● **Description of the task**: Continue the course project guidelines below from where they stop.

The course will provide you with an overview of available methods and some examples of how they can be used. The projects on the other hand are meant to give you a deeper insight into algorithmic assumptions and hands-on experience of data analysis.
General information
-
Projects will be presented on
- Friday, 12th of April
- Mondays, 6th, 13th, 20th and 27th of May
- You will have at least one week to work on each project.
- Since there are many registered participants in this course, you will have to work in groups. We will provide you with a selection of topics. You will sign up individually for the topic you want to work on and there will be a maximum number of registrations allowed per topic. In the topics, we will randomly divide you into groups of 3-4 people. These will be different for each project.
- Projects are supposed to result in short presentations (5-10 slides) that you will present to your peers and which will be discussed. Focus on understanding, interpretation and your new insights. Clear and understandable plots are crucial.
- Everybody/every group is obligated to send in their slides and code for the project presentations, by 10.00 on presentation days (Friday or Monday).
- Depending on the number of participants in the course, it might not be possible that all groups present each project. If necessary, presenters will be chosen randomly. Note that you have to attend the presentations to make your submitted project count. If your group cannot present due to lack of time, then your project still counts.

● **Data supplied**:
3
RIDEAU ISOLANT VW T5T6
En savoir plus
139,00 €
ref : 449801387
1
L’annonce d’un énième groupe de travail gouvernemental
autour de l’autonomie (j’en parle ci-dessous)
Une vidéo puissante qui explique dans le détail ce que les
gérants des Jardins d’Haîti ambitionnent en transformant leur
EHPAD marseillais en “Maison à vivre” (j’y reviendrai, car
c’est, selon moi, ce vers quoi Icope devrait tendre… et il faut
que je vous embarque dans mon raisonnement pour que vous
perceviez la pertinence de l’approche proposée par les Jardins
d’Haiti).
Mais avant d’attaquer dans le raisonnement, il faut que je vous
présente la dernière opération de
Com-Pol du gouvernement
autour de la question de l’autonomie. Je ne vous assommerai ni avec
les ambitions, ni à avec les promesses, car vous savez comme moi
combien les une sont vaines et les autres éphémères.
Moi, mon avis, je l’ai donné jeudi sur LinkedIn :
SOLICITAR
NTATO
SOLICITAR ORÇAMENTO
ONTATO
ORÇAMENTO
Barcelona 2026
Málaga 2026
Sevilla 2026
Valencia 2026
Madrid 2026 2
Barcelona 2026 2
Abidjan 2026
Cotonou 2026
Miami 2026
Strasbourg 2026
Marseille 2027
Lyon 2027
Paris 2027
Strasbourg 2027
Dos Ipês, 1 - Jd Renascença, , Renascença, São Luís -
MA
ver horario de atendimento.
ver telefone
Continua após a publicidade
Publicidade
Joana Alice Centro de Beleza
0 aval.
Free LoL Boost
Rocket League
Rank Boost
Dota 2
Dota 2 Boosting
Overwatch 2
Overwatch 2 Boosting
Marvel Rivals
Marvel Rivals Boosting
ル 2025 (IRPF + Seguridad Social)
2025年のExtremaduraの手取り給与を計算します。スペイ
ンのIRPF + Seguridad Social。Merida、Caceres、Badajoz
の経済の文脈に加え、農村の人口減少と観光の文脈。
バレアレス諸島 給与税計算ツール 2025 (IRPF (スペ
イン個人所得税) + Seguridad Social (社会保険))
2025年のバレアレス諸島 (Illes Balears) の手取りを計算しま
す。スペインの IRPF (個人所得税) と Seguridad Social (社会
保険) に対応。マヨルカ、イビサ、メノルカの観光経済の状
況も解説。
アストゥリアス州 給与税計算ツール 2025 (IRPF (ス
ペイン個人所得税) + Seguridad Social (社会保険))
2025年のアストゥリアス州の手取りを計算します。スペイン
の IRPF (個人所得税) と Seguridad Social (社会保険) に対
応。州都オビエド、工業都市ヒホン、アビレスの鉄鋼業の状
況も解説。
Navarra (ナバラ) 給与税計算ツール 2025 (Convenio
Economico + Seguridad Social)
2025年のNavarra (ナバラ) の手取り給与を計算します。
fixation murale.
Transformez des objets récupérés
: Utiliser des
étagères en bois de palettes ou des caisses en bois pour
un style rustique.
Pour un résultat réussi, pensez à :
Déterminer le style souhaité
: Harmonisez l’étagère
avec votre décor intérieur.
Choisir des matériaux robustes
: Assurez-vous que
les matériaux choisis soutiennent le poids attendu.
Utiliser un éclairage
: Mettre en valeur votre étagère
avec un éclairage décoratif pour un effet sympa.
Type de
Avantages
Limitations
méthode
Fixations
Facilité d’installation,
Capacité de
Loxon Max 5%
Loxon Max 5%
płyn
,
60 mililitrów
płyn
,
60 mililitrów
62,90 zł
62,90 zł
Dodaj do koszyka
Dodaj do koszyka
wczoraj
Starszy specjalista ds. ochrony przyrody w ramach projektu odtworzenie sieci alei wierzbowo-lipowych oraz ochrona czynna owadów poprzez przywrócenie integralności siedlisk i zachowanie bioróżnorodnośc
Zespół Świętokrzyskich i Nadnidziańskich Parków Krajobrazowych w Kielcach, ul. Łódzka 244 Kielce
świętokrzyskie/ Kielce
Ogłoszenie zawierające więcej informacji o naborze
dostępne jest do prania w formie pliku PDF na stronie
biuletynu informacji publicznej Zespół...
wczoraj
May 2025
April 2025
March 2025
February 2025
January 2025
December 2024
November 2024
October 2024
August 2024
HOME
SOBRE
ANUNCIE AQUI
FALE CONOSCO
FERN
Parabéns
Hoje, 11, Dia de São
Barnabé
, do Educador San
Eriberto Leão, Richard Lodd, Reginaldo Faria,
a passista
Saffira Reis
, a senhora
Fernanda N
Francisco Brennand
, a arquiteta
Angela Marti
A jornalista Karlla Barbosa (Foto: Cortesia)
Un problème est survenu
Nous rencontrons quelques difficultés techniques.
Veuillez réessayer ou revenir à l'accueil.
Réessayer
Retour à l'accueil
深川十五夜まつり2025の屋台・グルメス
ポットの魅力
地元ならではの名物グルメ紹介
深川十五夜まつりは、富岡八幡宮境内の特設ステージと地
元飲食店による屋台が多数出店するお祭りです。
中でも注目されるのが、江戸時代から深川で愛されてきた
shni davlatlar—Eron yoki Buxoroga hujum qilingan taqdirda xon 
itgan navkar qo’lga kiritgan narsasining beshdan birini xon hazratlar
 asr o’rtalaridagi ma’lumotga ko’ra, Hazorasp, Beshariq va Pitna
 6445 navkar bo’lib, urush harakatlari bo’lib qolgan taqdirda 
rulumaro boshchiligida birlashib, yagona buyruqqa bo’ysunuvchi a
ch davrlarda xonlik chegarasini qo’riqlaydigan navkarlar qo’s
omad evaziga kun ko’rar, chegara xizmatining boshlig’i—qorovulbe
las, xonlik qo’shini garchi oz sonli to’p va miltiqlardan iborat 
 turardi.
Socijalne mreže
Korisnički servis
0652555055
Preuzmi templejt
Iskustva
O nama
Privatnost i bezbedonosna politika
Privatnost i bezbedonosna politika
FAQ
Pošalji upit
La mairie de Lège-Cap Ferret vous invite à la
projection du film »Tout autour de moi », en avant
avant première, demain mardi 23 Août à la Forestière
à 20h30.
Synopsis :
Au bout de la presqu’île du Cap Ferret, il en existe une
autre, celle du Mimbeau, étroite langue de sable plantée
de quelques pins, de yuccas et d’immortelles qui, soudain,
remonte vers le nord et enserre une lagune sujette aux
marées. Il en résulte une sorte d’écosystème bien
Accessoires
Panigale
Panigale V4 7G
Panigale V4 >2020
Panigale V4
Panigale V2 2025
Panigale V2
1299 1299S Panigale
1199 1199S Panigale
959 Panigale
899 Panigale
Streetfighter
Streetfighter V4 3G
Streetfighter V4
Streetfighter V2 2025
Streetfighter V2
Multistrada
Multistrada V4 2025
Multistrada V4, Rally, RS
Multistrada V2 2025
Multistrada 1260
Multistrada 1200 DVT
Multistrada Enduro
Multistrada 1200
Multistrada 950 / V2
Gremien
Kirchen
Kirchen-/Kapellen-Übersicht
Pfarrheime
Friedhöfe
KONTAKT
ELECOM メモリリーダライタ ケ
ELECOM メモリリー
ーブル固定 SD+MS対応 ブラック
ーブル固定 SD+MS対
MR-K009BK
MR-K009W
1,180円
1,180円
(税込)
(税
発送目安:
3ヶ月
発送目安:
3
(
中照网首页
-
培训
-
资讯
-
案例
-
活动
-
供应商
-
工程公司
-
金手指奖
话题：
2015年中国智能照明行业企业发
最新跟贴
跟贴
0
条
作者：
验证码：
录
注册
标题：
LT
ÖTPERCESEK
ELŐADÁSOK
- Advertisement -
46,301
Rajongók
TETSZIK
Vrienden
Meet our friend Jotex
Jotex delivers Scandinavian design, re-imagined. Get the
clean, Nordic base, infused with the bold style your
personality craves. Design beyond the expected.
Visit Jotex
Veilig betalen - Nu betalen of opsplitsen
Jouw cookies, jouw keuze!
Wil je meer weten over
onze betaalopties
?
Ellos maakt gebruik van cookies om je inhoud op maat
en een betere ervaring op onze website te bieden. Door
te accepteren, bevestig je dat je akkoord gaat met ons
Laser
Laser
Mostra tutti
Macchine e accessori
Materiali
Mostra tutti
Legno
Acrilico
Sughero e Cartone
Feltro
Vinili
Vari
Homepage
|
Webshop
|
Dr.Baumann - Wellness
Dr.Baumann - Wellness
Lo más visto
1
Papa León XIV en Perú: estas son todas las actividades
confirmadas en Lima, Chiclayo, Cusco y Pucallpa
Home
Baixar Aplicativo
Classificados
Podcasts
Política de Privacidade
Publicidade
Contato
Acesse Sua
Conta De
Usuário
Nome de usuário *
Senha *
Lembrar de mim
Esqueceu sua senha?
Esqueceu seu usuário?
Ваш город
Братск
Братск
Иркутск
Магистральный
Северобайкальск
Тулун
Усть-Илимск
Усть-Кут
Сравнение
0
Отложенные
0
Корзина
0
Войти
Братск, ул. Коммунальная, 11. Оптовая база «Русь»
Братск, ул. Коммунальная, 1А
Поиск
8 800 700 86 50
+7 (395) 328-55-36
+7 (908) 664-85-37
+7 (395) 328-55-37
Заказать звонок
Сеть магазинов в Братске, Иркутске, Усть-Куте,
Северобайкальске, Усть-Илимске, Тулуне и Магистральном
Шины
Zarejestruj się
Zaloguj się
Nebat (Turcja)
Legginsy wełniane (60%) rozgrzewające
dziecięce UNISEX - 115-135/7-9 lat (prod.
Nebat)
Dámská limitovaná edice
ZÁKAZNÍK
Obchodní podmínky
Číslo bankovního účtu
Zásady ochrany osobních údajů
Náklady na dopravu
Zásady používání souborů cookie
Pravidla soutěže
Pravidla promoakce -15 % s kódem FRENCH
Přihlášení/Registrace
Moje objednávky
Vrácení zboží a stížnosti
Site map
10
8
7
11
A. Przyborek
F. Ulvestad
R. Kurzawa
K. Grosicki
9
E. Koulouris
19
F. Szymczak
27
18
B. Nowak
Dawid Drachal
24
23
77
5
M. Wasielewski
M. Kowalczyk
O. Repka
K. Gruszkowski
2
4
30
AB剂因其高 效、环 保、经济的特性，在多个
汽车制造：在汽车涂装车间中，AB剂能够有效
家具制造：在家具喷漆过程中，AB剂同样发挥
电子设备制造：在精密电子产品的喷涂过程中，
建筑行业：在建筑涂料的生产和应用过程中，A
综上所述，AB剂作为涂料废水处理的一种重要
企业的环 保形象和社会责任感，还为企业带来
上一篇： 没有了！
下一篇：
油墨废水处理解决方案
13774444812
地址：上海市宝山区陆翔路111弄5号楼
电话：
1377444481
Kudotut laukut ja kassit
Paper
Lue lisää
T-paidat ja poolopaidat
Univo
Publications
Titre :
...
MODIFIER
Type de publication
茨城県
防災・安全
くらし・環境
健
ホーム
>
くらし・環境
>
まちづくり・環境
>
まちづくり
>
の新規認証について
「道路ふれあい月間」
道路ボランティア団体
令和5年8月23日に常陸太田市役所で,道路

● **Output**:
- Be a team player! Attendance will be individual, so groups do not have a disadvantage if somebody does not show up, but don't let your team hanging!
- If you have a good, provable reason you are allowed to miss one presentation day, as long as you tell me beforehand.
- You are free in your choice of programming language (R, Python, Matlab, Julia, ...). Consider however that R and Python are currently the most used languages in data analysis and there will be the biggest choice of available implementations that you have access to. Additionally, all of us (Felix, Juan, Rebecka) work in R and will be able to help you most if you use that language.
-
Some resources if you want to learn (more) R for this course:
- An overview of resources to get started is at Getting Started with R.
- A very concise introduction to the main ideas behind the language can be found at R Tutorial.
- For a more complete explanation there is The Art of R and for advanced topics Advanced R.
- Resources for finding datasets (the terms interesting or awesome below are part of the names of the websites, not a value judgement)
Course requirements
The official course specific prerequites, as stated in the syllabus, are:
The prerequisites for the course are a basic course in statistical inference and MVE190/MSG500 Linear Statistical Models. Students can also contact the course instructor for permission to take the course.
This means you should be familiar with the following:
- Basic vector calculus and linear algebra (Matrices, vectors, gradients, ...)
- Basic distributions (Normal, Student-t, Gamma, Chi-Square, ...)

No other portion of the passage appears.